GOAL:
Could you lay out the data from the line with "form as 4,44." to the line with "It reads 6:45", both ends included, as a JSON list of strings, one string per line with blank lines left out? Give only that stretch.

▼

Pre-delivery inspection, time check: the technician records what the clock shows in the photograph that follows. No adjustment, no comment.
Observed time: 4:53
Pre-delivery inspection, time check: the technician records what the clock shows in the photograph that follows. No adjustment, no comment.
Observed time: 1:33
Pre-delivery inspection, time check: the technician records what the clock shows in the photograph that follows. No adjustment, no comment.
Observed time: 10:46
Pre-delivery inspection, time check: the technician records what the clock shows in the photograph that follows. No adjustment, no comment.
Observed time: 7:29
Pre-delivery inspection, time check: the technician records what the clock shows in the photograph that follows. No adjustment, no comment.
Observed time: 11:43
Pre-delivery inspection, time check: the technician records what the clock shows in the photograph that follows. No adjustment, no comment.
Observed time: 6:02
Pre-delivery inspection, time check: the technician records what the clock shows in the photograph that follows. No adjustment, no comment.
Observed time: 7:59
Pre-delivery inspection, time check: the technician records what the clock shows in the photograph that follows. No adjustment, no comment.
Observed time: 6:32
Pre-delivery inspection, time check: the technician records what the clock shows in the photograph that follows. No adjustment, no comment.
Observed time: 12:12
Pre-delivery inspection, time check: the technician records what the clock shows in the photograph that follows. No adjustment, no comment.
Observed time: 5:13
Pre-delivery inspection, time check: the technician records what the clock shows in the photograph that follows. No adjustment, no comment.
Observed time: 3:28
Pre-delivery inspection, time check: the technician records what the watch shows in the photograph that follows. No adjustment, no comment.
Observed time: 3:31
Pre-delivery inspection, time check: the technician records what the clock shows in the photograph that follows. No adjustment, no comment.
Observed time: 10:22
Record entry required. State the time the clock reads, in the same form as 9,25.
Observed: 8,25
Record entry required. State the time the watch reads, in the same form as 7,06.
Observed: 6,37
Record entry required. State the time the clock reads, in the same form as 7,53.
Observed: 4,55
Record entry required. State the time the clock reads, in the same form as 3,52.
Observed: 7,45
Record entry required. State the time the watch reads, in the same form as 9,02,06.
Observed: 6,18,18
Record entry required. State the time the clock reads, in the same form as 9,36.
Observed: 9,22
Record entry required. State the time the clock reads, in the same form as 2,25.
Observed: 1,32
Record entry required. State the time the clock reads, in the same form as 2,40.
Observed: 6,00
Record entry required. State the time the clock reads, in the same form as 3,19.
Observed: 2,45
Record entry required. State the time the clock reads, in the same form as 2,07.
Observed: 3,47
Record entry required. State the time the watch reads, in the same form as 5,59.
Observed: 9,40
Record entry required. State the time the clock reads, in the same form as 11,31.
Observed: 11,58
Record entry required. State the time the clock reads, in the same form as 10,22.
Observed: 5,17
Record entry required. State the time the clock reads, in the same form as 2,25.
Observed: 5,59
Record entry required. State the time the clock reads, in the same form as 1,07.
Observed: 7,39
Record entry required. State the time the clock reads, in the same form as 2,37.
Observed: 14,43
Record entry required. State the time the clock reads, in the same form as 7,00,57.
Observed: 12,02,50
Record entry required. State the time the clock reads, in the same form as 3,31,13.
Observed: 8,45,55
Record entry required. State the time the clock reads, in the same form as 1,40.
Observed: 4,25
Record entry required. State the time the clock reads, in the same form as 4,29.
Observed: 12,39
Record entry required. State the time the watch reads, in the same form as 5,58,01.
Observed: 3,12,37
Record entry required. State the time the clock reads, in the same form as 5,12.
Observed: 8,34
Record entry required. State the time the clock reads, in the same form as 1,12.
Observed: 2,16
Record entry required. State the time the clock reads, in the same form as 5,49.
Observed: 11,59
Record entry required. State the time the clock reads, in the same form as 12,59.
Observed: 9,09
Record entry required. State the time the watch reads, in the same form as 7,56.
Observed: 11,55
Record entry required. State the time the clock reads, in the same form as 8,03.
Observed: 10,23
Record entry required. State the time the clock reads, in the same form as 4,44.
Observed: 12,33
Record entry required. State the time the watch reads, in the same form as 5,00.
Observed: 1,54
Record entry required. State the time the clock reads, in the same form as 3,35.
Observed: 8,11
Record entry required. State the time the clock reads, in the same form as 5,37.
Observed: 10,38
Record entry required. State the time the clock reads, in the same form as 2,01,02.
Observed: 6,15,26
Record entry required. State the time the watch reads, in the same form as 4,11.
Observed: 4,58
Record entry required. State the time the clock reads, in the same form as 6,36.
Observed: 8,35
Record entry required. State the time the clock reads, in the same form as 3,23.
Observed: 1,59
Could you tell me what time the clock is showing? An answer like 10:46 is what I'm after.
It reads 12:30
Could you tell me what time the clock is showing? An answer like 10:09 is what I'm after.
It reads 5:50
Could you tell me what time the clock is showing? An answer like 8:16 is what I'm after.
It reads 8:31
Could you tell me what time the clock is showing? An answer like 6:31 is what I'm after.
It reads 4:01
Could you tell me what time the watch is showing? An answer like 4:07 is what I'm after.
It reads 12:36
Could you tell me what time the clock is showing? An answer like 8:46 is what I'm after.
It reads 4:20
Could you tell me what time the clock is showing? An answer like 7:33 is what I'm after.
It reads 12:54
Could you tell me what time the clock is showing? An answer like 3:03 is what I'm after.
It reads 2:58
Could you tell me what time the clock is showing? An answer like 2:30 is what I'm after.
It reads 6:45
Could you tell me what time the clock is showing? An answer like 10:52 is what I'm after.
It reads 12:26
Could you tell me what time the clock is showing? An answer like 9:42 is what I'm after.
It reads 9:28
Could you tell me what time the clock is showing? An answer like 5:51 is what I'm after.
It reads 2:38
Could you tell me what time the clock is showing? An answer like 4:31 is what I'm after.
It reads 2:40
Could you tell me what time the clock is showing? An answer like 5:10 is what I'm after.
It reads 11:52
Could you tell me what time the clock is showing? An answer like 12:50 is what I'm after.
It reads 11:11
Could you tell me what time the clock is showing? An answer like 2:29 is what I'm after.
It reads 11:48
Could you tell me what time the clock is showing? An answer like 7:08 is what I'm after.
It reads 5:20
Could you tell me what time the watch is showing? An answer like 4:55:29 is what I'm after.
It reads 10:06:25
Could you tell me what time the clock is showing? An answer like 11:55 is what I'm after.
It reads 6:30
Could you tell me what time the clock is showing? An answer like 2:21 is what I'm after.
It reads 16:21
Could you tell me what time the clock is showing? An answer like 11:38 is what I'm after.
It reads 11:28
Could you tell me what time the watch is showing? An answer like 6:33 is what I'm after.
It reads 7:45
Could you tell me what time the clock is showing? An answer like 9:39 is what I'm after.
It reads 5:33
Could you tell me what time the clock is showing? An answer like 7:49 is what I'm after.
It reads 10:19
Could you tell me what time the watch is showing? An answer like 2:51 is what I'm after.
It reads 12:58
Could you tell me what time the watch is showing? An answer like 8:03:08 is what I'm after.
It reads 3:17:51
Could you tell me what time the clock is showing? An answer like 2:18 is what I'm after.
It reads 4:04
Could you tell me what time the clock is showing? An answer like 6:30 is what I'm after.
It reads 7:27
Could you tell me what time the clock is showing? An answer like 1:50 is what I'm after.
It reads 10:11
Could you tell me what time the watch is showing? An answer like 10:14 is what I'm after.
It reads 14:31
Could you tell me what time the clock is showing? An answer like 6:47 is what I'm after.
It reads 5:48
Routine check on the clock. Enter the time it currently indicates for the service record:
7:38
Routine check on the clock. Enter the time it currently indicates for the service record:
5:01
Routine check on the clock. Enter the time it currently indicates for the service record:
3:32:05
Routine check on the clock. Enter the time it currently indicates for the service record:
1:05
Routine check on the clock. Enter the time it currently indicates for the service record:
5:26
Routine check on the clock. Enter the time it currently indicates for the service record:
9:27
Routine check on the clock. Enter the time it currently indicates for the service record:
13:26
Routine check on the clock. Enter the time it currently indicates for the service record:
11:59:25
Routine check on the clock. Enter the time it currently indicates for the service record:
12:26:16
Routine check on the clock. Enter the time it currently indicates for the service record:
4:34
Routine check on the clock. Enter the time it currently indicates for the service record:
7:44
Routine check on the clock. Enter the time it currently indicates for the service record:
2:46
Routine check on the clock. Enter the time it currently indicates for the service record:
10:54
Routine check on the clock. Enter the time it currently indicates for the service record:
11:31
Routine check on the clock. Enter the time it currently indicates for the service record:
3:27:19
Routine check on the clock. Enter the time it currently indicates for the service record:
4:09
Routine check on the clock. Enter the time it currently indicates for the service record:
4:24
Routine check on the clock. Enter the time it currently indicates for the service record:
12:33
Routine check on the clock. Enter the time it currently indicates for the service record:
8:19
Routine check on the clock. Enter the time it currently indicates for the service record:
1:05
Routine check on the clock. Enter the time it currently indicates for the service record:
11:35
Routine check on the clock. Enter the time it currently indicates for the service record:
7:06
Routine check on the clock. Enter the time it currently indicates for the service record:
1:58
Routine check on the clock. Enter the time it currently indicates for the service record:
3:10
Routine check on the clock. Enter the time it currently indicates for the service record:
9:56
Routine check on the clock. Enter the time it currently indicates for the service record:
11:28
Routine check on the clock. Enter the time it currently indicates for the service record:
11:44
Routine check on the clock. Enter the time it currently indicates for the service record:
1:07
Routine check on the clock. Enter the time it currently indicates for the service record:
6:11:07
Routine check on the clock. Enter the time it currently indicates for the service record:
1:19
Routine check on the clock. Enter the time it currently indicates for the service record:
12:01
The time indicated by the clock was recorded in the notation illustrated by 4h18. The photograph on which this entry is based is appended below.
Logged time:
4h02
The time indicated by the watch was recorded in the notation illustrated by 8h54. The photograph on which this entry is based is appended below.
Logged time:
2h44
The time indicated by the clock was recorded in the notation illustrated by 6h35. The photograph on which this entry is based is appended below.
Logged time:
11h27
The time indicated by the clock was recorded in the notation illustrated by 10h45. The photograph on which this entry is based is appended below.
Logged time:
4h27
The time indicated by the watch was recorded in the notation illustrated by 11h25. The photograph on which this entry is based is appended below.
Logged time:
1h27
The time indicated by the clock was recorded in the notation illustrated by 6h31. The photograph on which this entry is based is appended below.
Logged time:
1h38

▲

RESULT FOR THIS EXERCISE:
[
  "Record entry required. State the time the clock reads, in the same form as 4,44.",
  "Observed: 12,33",
  "Record entry required. State the time the watch reads, in the same form as 5,00.",
  "Observed: 1,54",
  "Record entry required. State the time the clock reads, in the same form as 3,35.",
  "Observed: 8,11",
  "Record entry required. State the time the clock reads, in the same form as 5,37.",
  "Observed: 10,38",
  "Record entry required. State the time the clock reads, in the same form as 2,01,02.",
  "Observed: 6,15,26",
  "Record entry required. State the time the watch reads, in the same form as 4,11.",
  "Observed: 4,58",
  "Record entry required. State the time the clock reads, in the same form as 6,36.",
  "Observed: 8,35",
  "Record entry required. State the time the clock reads, in the same form as 3,23.",
  "Observed: 1,59",
  "Could you tell me what time the clock is showing? An answer like 10:46 is what I'm after.",
  "It reads 12:30",
  "Could you tell me what time the clock is showing? An answer like 10:09 is what I'm after.",
  "It reads 5:50",
  "Could you tell me what time the clock is showing? An answer like 8:16 is what I'm after.",
  "It reads 8:31",
  "Could you tell me what time the clock is showing? An answer like 6:31 is what I'm after.",
  "It reads 4:01",
  "Could you tell me what time the watch is showing? An answer like 4:07 is what I'm after.",
  "It reads 12:36",
  "Could you tell me what time the clock is showing? An answer like 8:46 is what I'm after.",
  "It reads 4:20",
  "Could you tell me what time the clock is showing? An answer like 7:33 is what I'm after.",
  "It reads 12:54",
  "Could you tell me what time the clock is showing? An answer like 3:03 is what I'm after.",
  "It reads 2:58",
  "Could you tell me what time the clock is showing? An answer like 2:30 is what I'm after.",
  "It reads 6:45"
]